After that, Greg brought the cannon out to live with us at Creedmoor, which is where I first encountered it. Out in the boonies was the perfect place to shoot that thing off occasionally. Though primarily built for smoke & noise & effect rather than launching projectiles, we did try shooting a dart out of the barrel. It easily blasted through the trunk of an abandoned car sitting there on the property, so we fired a couple more rounds of our “armor-piercing” darts. But we quickly grew tired of that as well. And we ran out of darts.
Enter Pat O’Connor. I don’t remember when or how Pat bought the cannon from Greg or how much he paid, but he really gave it new life. For starters, he fixed a flaw in the original design. Greg’s firing lever anchored on one side of the barrel, which tended to move the cannon when the firing cord was pulled, turning slightly or knocking it over entirely — neither one good when firing the cannon. That was probably why Greg didn’t fire it too often and was happy to sell it. Pat fixed it by re-configuring the firing lever into a double-sided one that swung down evenly, equalizing the pull and stabilizing the cannon.
Thereafter, any party that Pat threw or attended eventually involved the firing of the cannon. Once he moved to Del Valle to a place on the banks above the Colorado River, it became quite the party fixture. Everybody who wanted to could take a fire firing the cannon. Even my sweet wife, Sara, fired it off once. Having previously lamented the noise, she discovered she reveled in the power she felt firing it off, and let out a loud whoop of excited delight. Pat even let off a blast once in the middle of South 5th Street in South Austin to celebrate midnight on New Year’s Eve. A car nearly knocked it over first and, of course, he had to clear it away quickly before the cops arrived. They rolled past the party spilling out into the yard and left.
Faithful followers of this back porch blog may remember Pat and his cannon from a couple of my birthday posts when I recalled my 40th birthday celebration out at Buescher State Park. Permit me to plagiarize myself by repeating one of those accounts here:
Originally posted September 24, 2015
My friend, Pat, showed up late Saturday afternoon, grinning broadly as he got out of his car. He brandished a small, harmless-looking metal cylinder about the size of a standard flashlight I recognized immediately — as his cannon, small but LOUD.

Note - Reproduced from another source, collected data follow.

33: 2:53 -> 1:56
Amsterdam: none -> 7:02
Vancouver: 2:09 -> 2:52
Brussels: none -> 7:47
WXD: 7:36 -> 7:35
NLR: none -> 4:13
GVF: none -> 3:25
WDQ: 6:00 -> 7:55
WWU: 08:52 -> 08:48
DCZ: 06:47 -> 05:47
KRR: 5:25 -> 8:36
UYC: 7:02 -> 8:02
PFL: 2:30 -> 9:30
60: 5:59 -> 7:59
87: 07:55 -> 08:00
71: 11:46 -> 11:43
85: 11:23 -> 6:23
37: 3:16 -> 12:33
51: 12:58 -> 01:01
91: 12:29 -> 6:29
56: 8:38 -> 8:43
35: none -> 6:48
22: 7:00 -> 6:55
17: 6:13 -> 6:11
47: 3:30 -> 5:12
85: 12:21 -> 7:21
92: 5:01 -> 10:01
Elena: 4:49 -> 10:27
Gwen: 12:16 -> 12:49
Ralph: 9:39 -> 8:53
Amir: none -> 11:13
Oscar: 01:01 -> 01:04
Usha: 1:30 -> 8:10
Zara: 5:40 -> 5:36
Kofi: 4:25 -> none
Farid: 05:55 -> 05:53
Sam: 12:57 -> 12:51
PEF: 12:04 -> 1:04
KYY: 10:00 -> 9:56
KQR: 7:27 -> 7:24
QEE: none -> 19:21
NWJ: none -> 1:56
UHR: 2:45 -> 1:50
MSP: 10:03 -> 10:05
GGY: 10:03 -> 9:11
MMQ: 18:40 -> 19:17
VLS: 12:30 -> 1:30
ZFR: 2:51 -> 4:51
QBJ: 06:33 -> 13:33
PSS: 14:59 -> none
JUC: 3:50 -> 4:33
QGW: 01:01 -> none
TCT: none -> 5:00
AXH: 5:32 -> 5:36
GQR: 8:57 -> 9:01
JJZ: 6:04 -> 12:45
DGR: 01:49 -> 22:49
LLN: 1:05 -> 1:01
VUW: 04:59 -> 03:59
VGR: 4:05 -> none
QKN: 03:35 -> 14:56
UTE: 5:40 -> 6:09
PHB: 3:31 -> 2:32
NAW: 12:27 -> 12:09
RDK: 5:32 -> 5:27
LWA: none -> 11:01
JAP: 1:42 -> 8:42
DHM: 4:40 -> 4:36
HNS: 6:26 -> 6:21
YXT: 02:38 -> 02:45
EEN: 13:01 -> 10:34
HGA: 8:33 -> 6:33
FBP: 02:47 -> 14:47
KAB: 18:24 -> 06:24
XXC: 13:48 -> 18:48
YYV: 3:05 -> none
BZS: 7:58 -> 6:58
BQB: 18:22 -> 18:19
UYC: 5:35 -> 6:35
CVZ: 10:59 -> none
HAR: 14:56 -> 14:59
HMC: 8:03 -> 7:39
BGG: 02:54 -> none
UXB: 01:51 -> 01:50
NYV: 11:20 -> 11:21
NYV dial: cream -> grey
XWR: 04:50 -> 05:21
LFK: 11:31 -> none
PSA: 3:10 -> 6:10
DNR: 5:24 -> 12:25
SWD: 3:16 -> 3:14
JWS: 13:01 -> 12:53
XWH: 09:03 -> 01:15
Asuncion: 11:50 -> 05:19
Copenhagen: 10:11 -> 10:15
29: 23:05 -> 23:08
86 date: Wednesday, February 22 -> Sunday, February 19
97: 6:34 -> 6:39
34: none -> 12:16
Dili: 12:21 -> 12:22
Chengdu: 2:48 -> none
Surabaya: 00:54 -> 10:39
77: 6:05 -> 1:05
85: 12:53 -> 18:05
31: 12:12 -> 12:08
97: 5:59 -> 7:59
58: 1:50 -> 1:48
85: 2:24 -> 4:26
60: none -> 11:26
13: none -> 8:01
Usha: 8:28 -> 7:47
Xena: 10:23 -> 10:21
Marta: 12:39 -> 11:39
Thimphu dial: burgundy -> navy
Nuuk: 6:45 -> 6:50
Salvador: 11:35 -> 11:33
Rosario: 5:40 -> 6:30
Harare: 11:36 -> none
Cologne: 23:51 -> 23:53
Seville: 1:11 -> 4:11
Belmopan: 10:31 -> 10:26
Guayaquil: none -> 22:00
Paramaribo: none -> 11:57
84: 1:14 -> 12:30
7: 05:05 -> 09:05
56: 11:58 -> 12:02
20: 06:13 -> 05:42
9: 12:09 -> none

“I brought the cannon,” he said simply.
“No.” I said.
“Aw, c’mon…” he pleaded.
“I got a deposit down on this place — I want to get it back.”
“Just one time?”
“Once.” I paused. “When you’re leaving. One shot then you go.”
Late that night, after all the kids and all the other adults had drifted off to sleep in their various camps, Pat fired the cannon once and left post-haste, scattering gravel as he raced away from the rec hall. A few minutes later, a park ranger drove through our area quietly, but by then, his car was the only sound other than the noises of the night.”
The last word I heard about Pat’s cannon though, it finally did get him in trouble with the law. On his wedding day, no less. How the confirmed bachelor came to be married is a separate story (culminating in the fully-clothed couple jumping off a nearby waterfall together), but of course he had to fire off the cannon to celebrate that evening. Several times.
Enough times that a sheriff’s department employee living down the street thought the neighborhood was under attack and called it in as ongoing gunfire and explosions. I wasn’t there, so all I know is what I heard, but as I understand it, Pat got arrested that night. I don’t think Candy did, but then again, she was nowhere near as crazy as O’Connor. Her only real crazy act was marrying a crazy Irishman — who owned a cannon.